The signs of a general political crisis in the functioning of the European Union are clear to all, especially to the Hungarian government, Balázs Hidvéghi, an MEP of ruling Fidesz said in an op-ed for Friday’s edition of the daily Magyar Nemzet.
Hidvéghi noted that Hungary was preparing to assume the presidency of the Council of the European Union for a second time in the second half of 2024. This, he said, was a challenge because of what he called ongoing efforts to establish an overly centralised political union, “a federal united states of Europe” without the conditions for this being in place.
He said this kind of progress in European cooperation could not be derived from the current EU treaties, and the European people were not unified enough for it, either.
Hidvéghi said the “pursuit of self-serving centralisation” and the “aggressive stigmatisation of conservative thought” were gradually overpowering reasonable political and economic cooperation, adding that this went against the interests of member states and the European people.
He said Europe had to confront the fact that it was made up of different nations and cultural customs. If certain western European nations preferred a future of being “dissolved in a multicultural mix”, they had a right to decide to live that way, the MEP said, adding, however, that they could not force this upon anyone else.
Meanwhile, Hidvéghi said both the European Commission and the European Parliament were constantly working to expand their powers. He said that instead of fulfilling its function of being the guardian of the treaties, the EC had become “an ideologically completely biased player” whose proposals involving “neo-Marxist woke ideology” and migration “regularly violate” member states’ sovereignty and identity.
He added that the functioning of the bloc, particularly when it came to foreign relations, was characterised by a “moralistic attitude”, which he called “the latest form of colonisation”. “Western Europe wants to force its own, new leftist ideology onto the entire world,” he insisted.
Hidvéghi said that “seeing the current saddening state of affairs”, many believed it was “time for us to leave the EU and give up the often seemingly hopeless battles”. But as a central European nation with many of its compatriots outside its borders “it is evident to us that our interests lie in close European cooperation,” he added.
The establishment of the common market, education and cultural cooperation, the common agricultural policy and cohesion policy are all “obvious achievements” of the EU, Hidvéghi said. “These must be protected and kept operating,” he added.

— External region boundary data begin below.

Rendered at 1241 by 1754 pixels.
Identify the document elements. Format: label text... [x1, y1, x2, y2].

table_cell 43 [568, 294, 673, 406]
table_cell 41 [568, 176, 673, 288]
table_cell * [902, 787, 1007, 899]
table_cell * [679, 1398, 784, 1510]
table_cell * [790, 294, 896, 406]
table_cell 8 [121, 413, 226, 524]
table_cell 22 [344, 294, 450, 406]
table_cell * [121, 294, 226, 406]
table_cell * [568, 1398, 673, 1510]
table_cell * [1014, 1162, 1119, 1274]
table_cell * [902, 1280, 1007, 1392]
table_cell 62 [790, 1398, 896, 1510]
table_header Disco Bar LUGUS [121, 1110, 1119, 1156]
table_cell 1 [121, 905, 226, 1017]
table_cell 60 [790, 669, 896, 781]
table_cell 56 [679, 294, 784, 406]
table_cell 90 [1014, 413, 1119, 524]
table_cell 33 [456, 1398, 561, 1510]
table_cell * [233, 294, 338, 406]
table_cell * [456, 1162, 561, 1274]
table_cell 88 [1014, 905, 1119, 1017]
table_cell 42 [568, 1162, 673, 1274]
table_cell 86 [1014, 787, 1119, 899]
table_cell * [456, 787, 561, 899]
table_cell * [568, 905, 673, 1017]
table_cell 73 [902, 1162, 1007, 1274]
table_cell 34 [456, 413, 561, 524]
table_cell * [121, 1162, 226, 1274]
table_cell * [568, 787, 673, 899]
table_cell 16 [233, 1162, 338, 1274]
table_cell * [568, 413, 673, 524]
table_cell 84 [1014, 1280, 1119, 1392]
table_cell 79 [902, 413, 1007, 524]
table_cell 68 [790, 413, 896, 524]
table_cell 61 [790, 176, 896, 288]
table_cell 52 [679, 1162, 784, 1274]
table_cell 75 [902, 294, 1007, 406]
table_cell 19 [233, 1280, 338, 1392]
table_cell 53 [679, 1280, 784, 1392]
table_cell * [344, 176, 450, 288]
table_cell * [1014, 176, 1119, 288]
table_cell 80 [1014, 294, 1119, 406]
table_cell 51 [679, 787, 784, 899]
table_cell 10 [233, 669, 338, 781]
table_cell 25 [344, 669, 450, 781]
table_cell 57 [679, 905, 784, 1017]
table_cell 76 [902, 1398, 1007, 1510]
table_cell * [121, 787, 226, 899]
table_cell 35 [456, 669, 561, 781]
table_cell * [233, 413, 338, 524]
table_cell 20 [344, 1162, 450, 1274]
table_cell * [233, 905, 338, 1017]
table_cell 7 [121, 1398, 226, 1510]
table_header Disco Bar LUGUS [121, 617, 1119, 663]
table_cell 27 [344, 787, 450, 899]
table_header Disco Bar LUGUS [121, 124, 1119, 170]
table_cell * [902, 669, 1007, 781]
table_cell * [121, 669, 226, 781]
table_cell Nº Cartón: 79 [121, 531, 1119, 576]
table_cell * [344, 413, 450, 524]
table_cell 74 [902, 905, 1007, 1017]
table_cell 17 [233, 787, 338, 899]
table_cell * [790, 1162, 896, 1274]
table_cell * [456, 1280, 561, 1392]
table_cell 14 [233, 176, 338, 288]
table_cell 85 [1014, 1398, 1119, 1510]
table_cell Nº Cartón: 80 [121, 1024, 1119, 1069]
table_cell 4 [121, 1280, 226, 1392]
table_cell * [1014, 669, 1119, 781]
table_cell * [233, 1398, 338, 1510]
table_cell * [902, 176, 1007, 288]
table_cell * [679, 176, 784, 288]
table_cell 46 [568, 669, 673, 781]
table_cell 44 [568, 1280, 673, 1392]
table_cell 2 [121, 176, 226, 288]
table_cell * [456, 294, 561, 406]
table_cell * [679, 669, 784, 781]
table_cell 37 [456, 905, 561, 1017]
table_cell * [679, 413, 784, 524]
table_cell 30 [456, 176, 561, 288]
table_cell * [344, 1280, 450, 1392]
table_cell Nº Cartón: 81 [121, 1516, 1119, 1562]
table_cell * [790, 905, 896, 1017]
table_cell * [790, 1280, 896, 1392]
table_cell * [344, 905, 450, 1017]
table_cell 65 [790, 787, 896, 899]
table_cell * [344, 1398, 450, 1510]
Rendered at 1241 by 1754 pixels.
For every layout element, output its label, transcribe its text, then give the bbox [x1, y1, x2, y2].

“That means we must stand by the EU treaties currently in effect and find allies for Europe’s return to policies based on common sense,” the MEP said.
Hidvéghi added, at the same time, that one possible scenario was the EU moving towards a “differentiated functioning” with certain member states opting out of cooperation in certain areas and on certain policies. He underlined, however, the need to firmly reject efforts to do away with the requirement for unanimity in decision on the most important matters, saying this guaranteed that the interests of smaller member states did not go ignored.
As regards the Russia-Ukraine war, Hidvéghi said the EU was incapable of making decisions that aligned with its own long-term interests and was behaving in a subordinate manner in a global geopolitical fight. He said the bloc’s “ill-advised sanctions policy” and its push to continue “a stalling war” instead of aiming for a ceasefire and a peace deal demonstrated the absence of the bloc’s independent thinking on foreign policy.
He said Ukraine’s accession to the EU “would mean the end” of the bloc in its current form. “The leaders of the EU are either unaware of this . or they are fully aware of it and aren’t serious about what they are saying but are downright cowardly and cynical,” he said.
Hidvéghi said that “in such a situation” it was key for Hungary to carry on with European cooperation while protecting its national self-determination and right to independent decision-making. He added that many of the country’s western European partners that shared Hungary’s “sober-minded and realistic position”.